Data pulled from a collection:
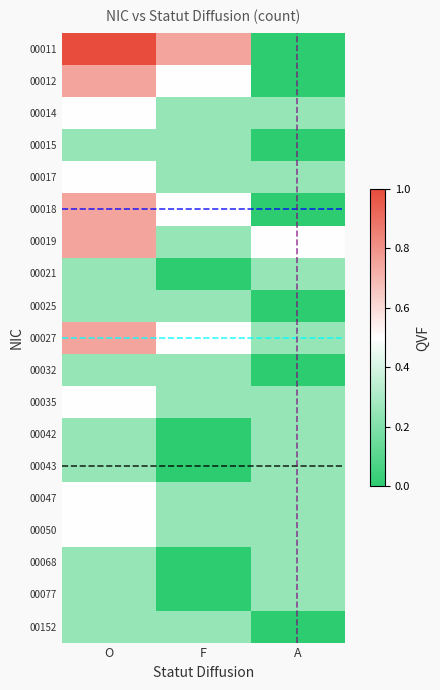

Between F and A, which series saw the biggest shift?

00011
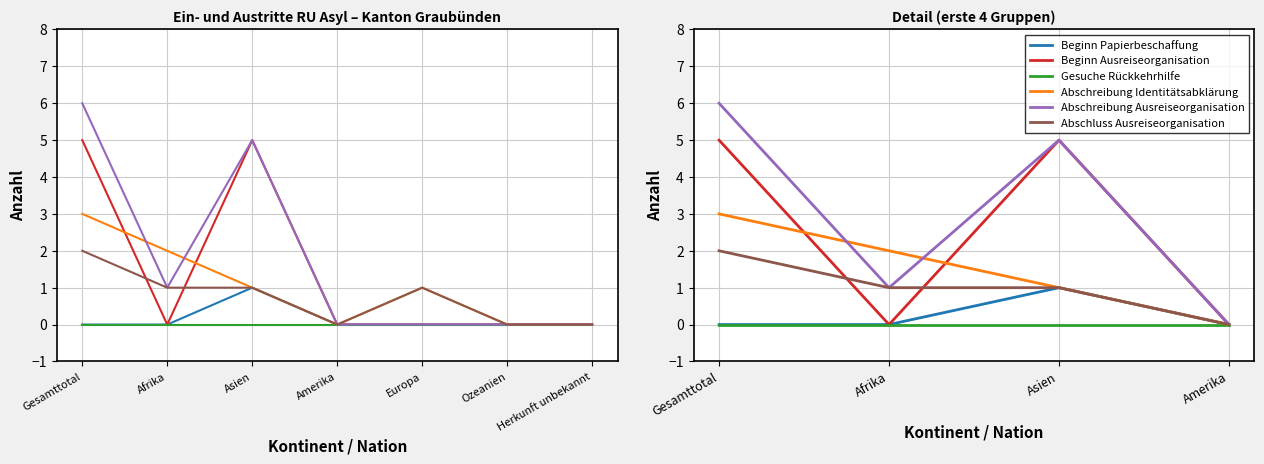

True or false: Beginn Papierbeschaffung has more than 2 interior local peaks.

False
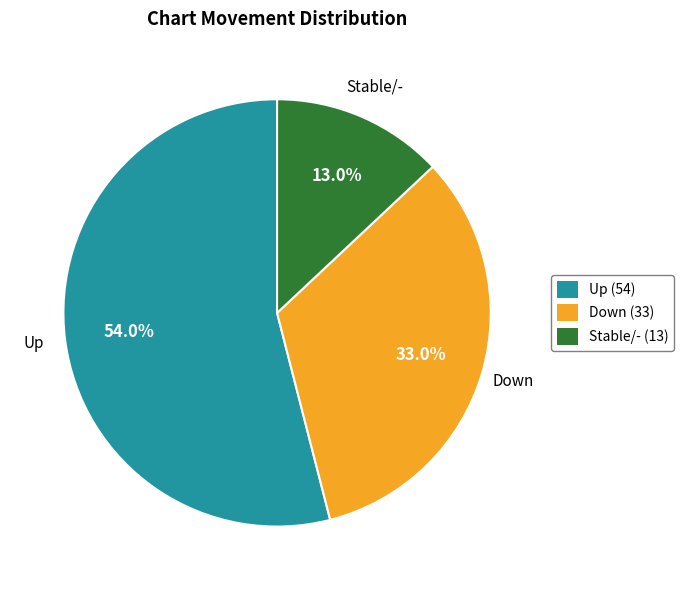

Does any single category account for the majority?

Yes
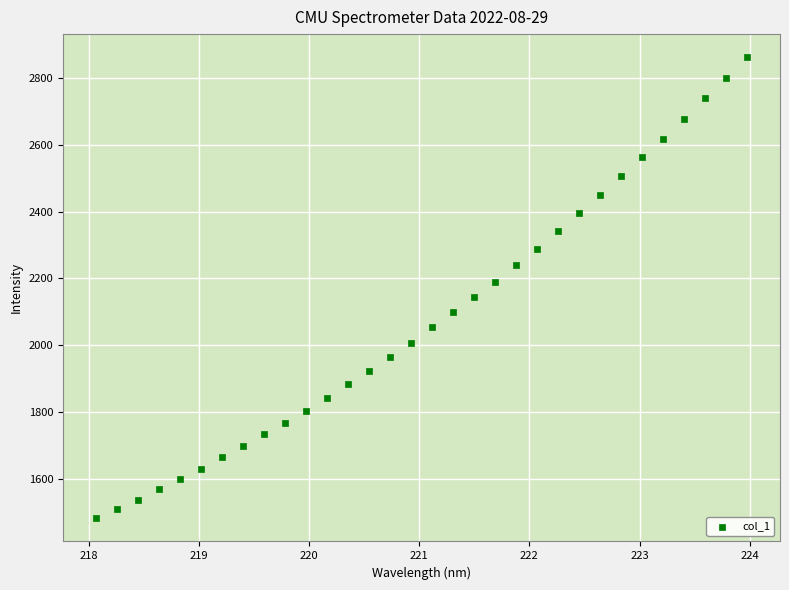

What is the range of Y values (max minus min)?

1381.5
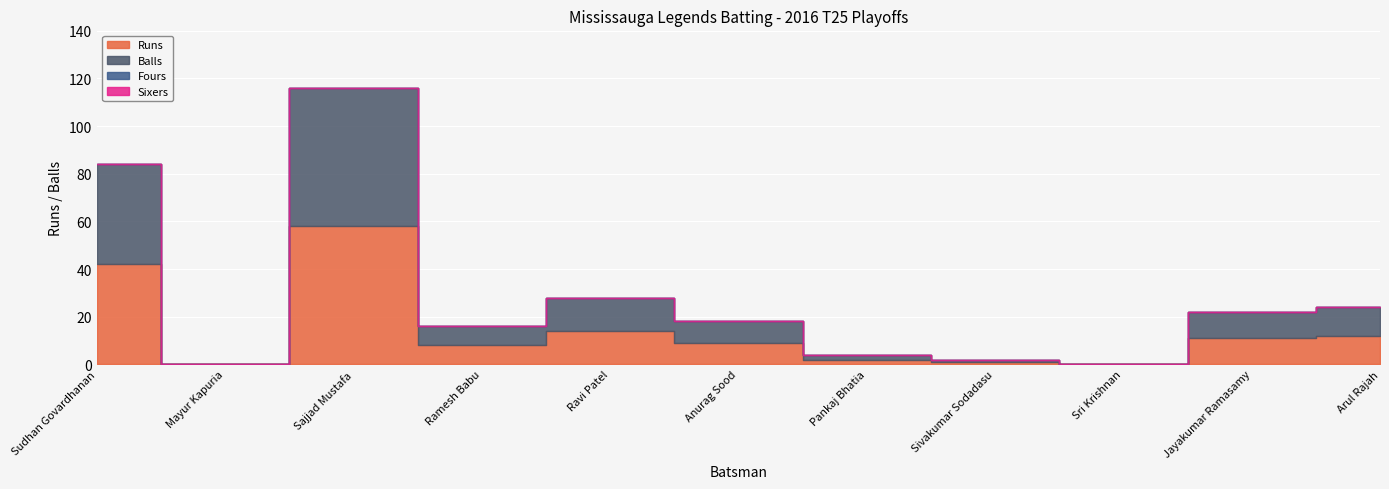

What is the label of the 4th point from the right?

Sivakumar Sodadasu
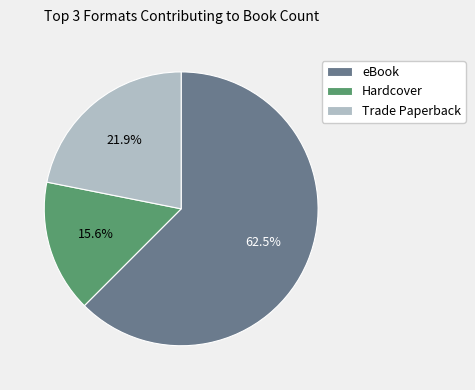

How much of the chart is everything except Trade Paperback?

78.1%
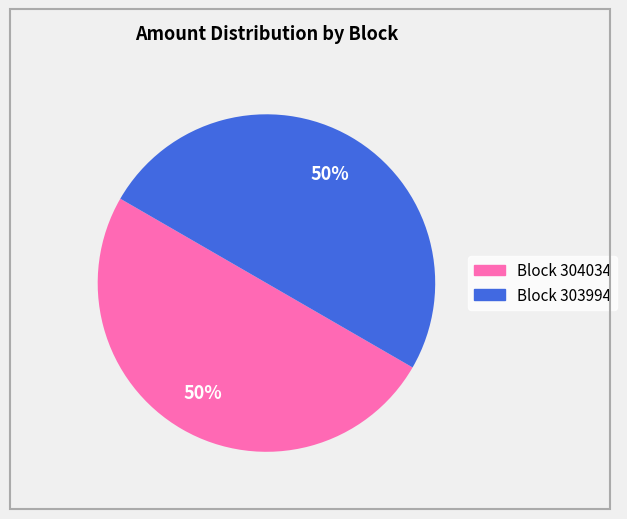

To the nearest percent, what is the average slice percentage?

50%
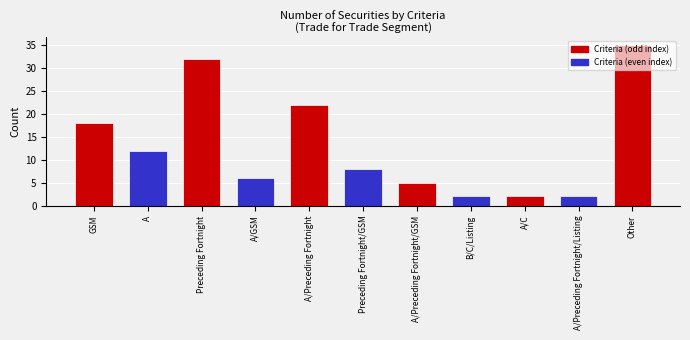

What is the label of the 1st bar from the right?

Other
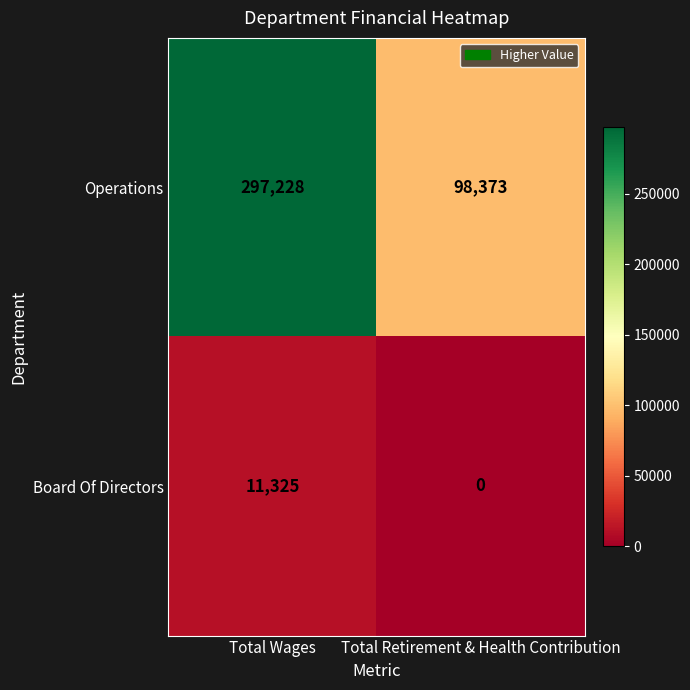

At which category is the sum across all series the highest?

Total Wages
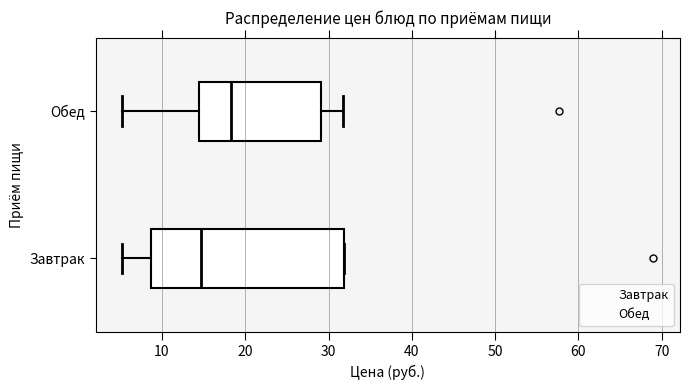

Reading bottom to top, transcribe this box plot: for each box, give where its median line is, the range the box spans, and where its two whiskers end, as read against the x-axis. The values are not printed on the chart, so give them approximately, as read against the axis.

Завтрак: median 15, box 9 to 32, whiskers 5 to 32
Обед: median 18, box 14 to 29, whiskers 5 to 32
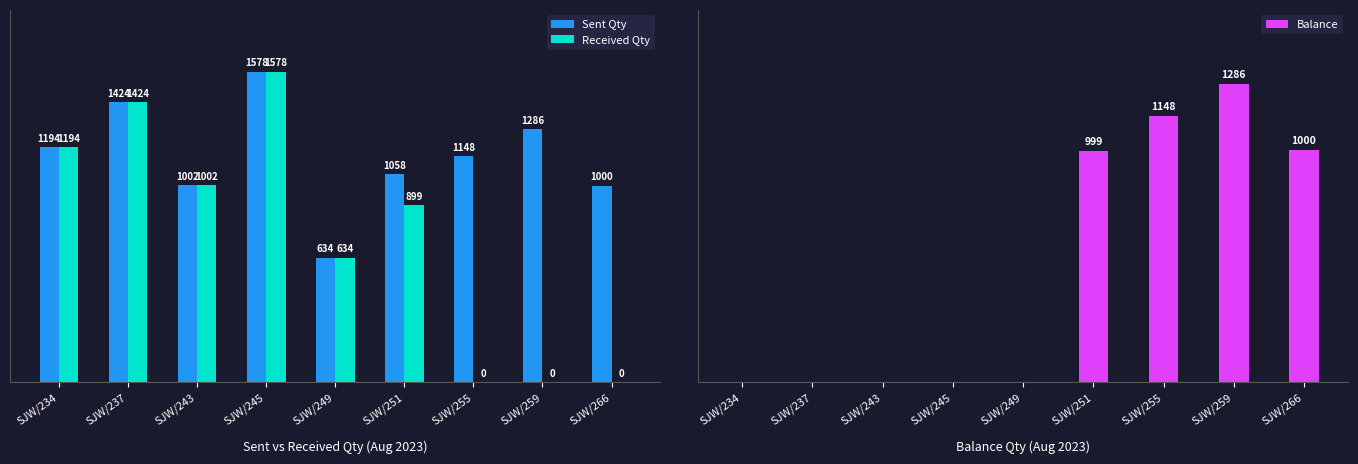

At which label does Sent Qty first exceed 1148?

SJW/234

__Work instructions__. How many lines of the records above contain the string "label", with case counting? Give only the number.

__Your response__. 3